Extracted page text data
************

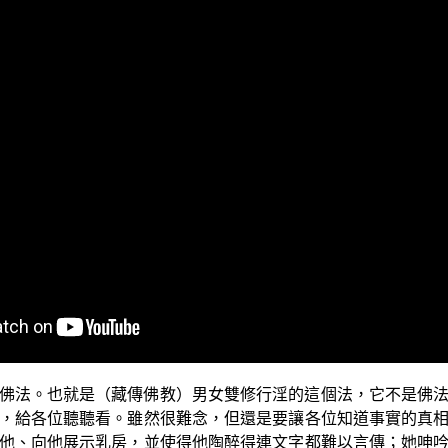
法中的六識論與八識論，並且為各位證明了世尊住世時，從一
識論，也就是我們人有八個識：眼識、耳識、鼻識、舌識、身
、不異我、不相在」，「涅槃真實，有本際，非斷滅」，一直
真如（第八阿賴耶識─如來藏）所出生的，五蘊、十二處、十
，如果因為自己無法證得第七末那識與第八阿賴耶識，就污蔑
這樣子就會使得佛法成為外道的斷滅論，產生了無量無窮的過
佛、謗法的最重罪，自己都還不知道！所以 佛所說的完整的佛
的七個識是妄心，因為祂們是由第八個識阿賴耶識所出生的。
佛法。也就是（藏傳佛教）男女雙修行淫的這個法，它不是佛
，給各位聽聽看。雖然很難念，但還是要讓各位知道事實的真
他、向他展示乳房，並使得他陶醉得連文字都難以言傳；她呻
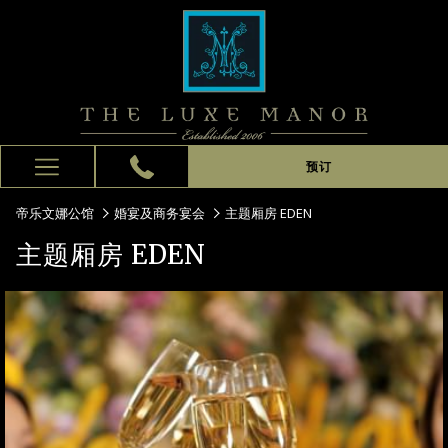
预订
Hamburger
Menu
帝乐文娜公馆
婚宴及商务宴会
主题厢房 EDEN
主题厢房 EDEN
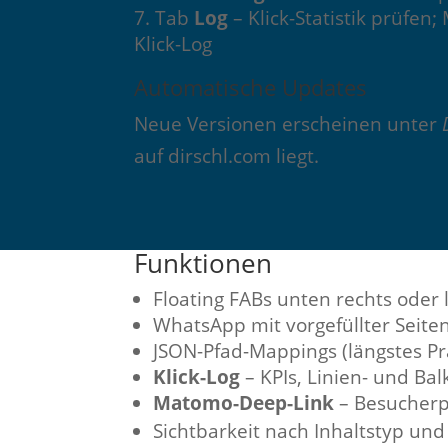
Tab
Log
– Klick-Statistik prüfen
Klick-Log
Automatische Updates
Neue Versionen erscheinen unter
auf dirschl.com liegt.
Funktionen
Floating FABs unten rechts oder 
WhatsApp mit vorgefüllter Seite
JSON-Pfad-Mappings (längstes Prä
Klick-Log
– KPIs, Linien- und Ba
Matomo-Deep-Link
– Besucherp
Sichtbarkeit nach Inhaltstyp und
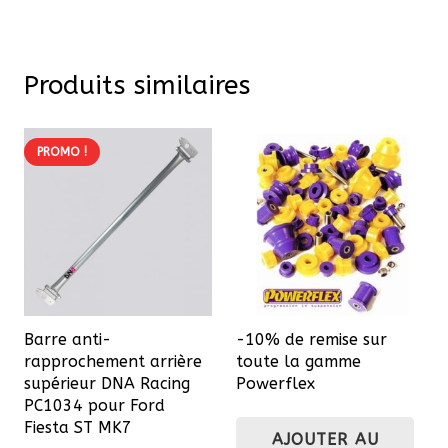
Produits similaires
PROMO !
Barre anti-
-10% de remise sur
rapprochement arrière
toute la gamme
supérieur DNA Racing
Powerflex
PC1034 pour Ford
Fiesta ST MK7
AJOUTER AU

************

▶ _WHAT IS REQUIRED_: Reproduce the text of every record above word for word, leaving the pictures out.

▶ _WORKED SOLUTION_:
法中的六識論與八識論，並且為各位證明了世尊住世時，從一
識論，也就是我們人有八個識：眼識、耳識、鼻識、舌識、身
、不異我、不相在」，「涅槃真實，有本際，非斷滅」，一直
真如（第八阿賴耶識─如來藏）所出生的，五蘊、十二處、十
，如果因為自己無法證得第七末那識與第八阿賴耶識，就污蔑
這樣子就會使得佛法成為外道的斷滅論，產生了無量無窮的過
佛、謗法的最重罪，自己都還不知道！所以 佛所說的完整的佛
的七個識是妄心，因為祂們是由第八個識阿賴耶識所出生的。
佛法。也就是（藏傳佛教）男女雙修行淫的這個法，它不是佛
，給各位聽聽看。雖然很難念，但還是要讓各位知道事實的真
他、向他展示乳房，並使得他陶醉得連文字都難以言傳；她呻
预订
Hamburger
Menu
帝乐文娜公馆
婚宴及商务宴会
主题厢房 EDEN
主题厢房 EDEN
Tab
Log
– Klick-Statistik prüfen
Klick-Log
Automatische Updates
Neue Versionen erscheinen unter
auf dirschl.com liegt.
Funktionen
Floating FABs unten rechts oder 
WhatsApp mit vorgefüllter Seite
JSON-Pfad-Mappings (längstes Prä
Klick-Log
– KPIs, Linien- und Ba
Matomo-Deep-Link
– Besucherp
Sichtbarkeit nach Inhaltstyp und
Produits similaires
PROMO !
Barre anti-
-10% de remise sur
rapprochement arrière
toute la gamme
supérieur DNA Racing
Powerflex
PC1034 pour Ford
Fiesta ST MK7
AJOUTER AU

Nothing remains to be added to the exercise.